In 1953 during the Mau Mau uprising the Hellenic Prince was used to transport troops to Kenya, and in 1954 the ship came to an end in a scrap yard at Hong Kong.
THE ABOVE INFORMATION WAS COMPILED FROM;
(1) http://en.wikipedia.org/wiki/HMAS_Albatross_(1928) (accessed 11/2/2013),
(2) An article by Graeme Andrews found at http://www.afloat.com.au/afloat-magazine/2011/july-2011/The_boat_people_of_the _forties_and_fifties#.UuYY6ou4apo (accessed 27/1/14),
(3) http://museumvictoria.com.au/collections/items/273166/newsletter-kangaroo-hellenic-prince-5-jan-1951 (accessed 27/1/14),
(4) National Archive search starting at; www.naa.gov.au/collection/search/index.aspx (accessed 27/1/14),
http://www.flickr.com/photos/41311545@N05/3864781978 (accessed 29/1/14).
- Copy 27/01/2014 - (Original Post Card circa 1950)

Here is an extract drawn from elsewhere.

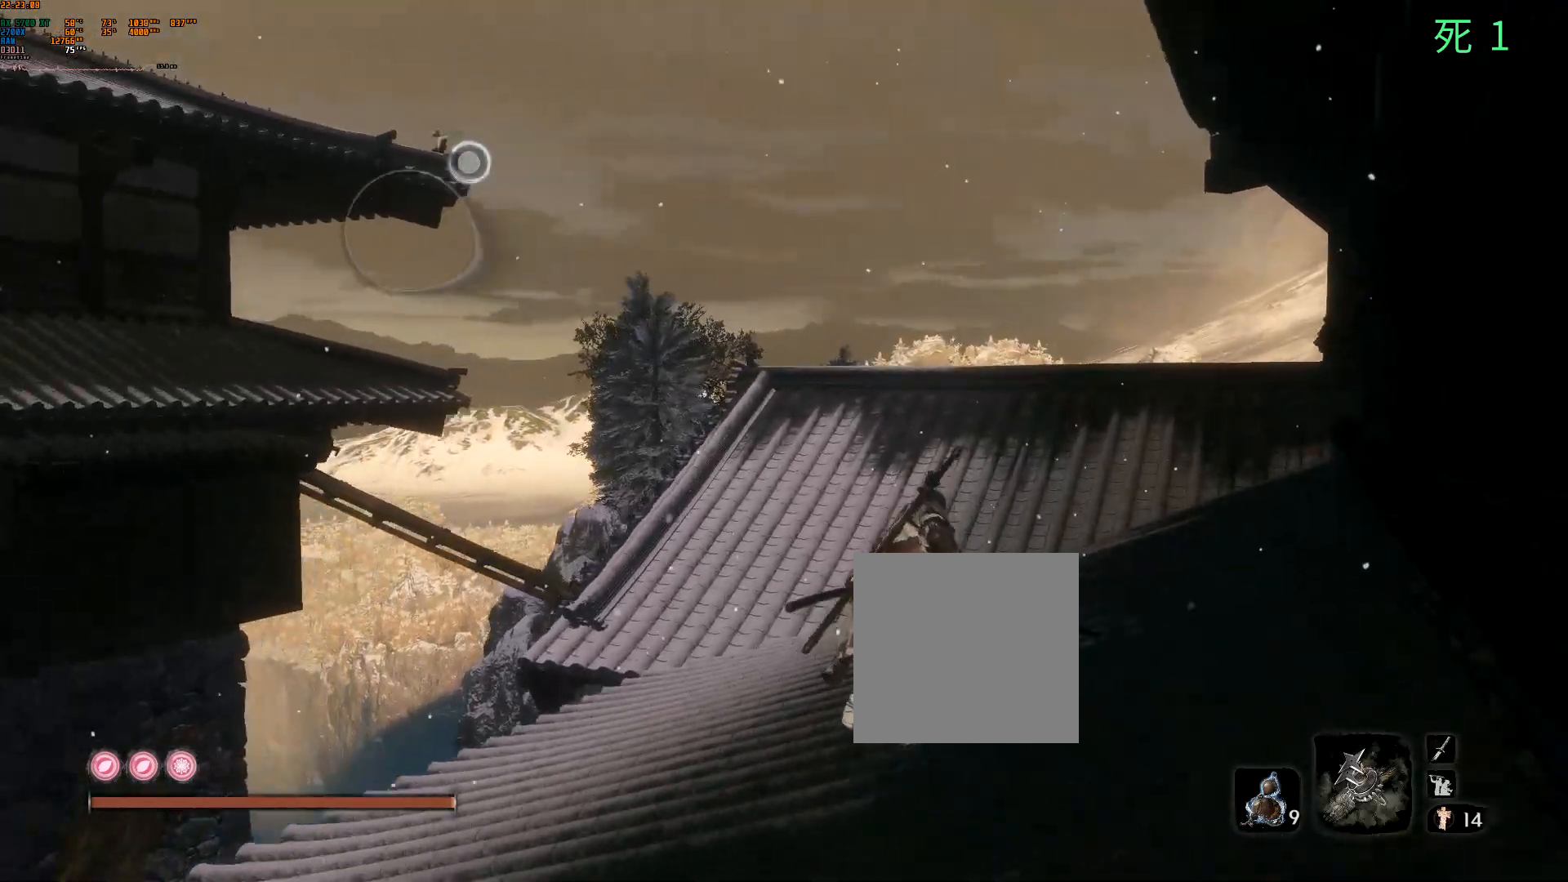
{"buttons": [], "left_stick": "up-right", "events": []}
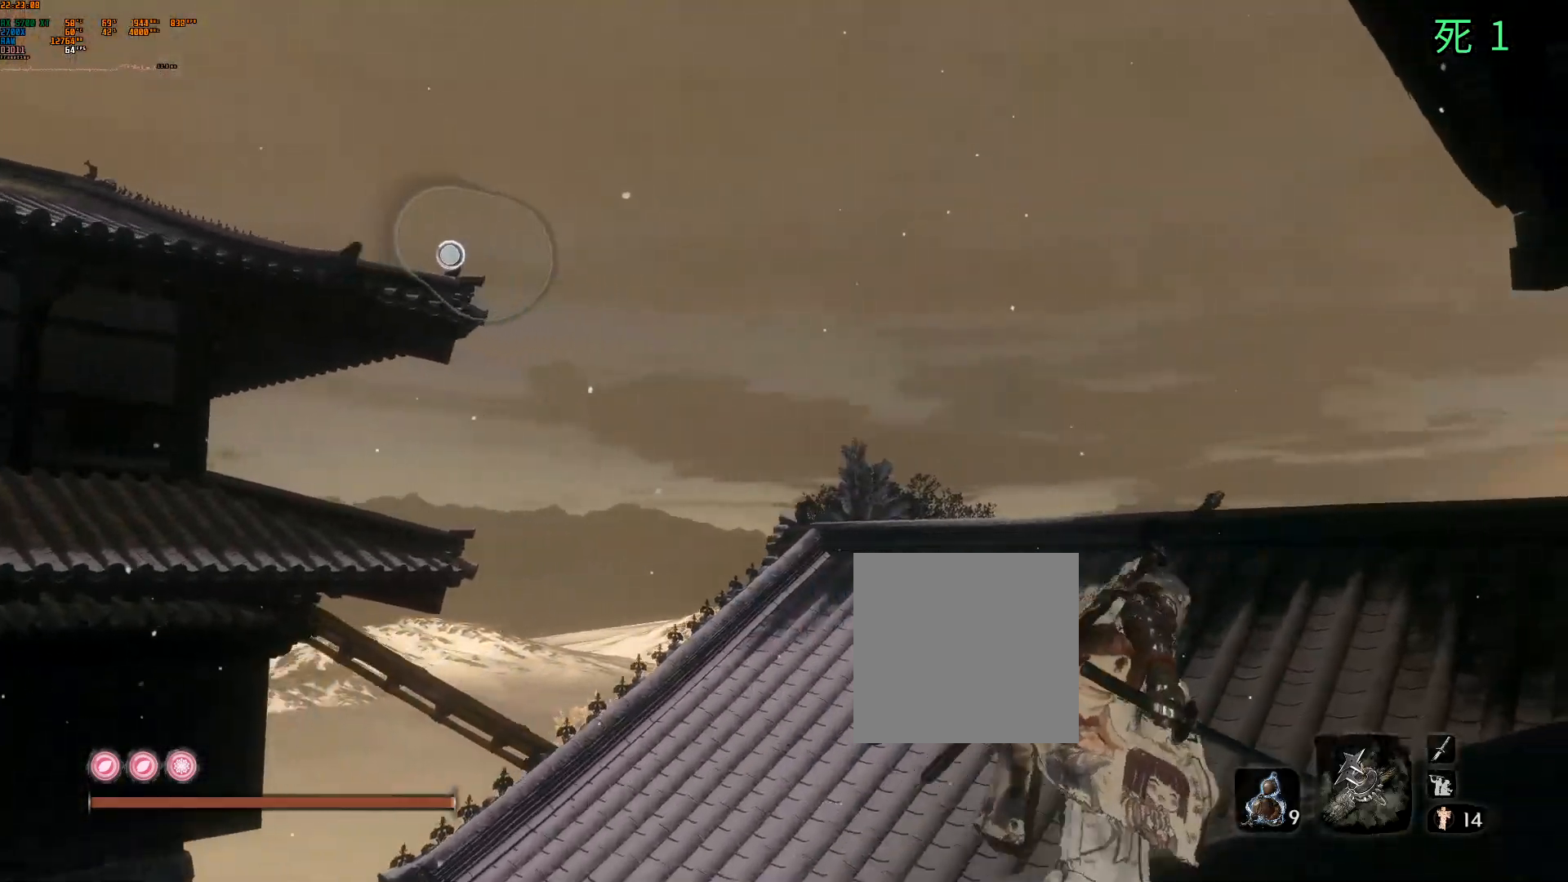
{"buttons": [], "left_stick": "up", "events": [[250, "left_stick", "up"]]}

- Hellenic Prince has a significance to Sunshine Victoria because some of the displaced people from Europe, who arrived in Melbourne on Anzac Day 1950, were among the first people to settle in the grassy and rocky paddock areas of North Sunshine. These settlers established a residential suburban area out of the paddocks. In those early days there were no services and the planned roads were basically just drawings on a map. The ship is also significant because it was named in recognition of the birth of Prince Charles.
In the ship's former life as the HMAS Albatross the significance is that it was built in Australia as our country's first Aircraft Carrier (seaplanes).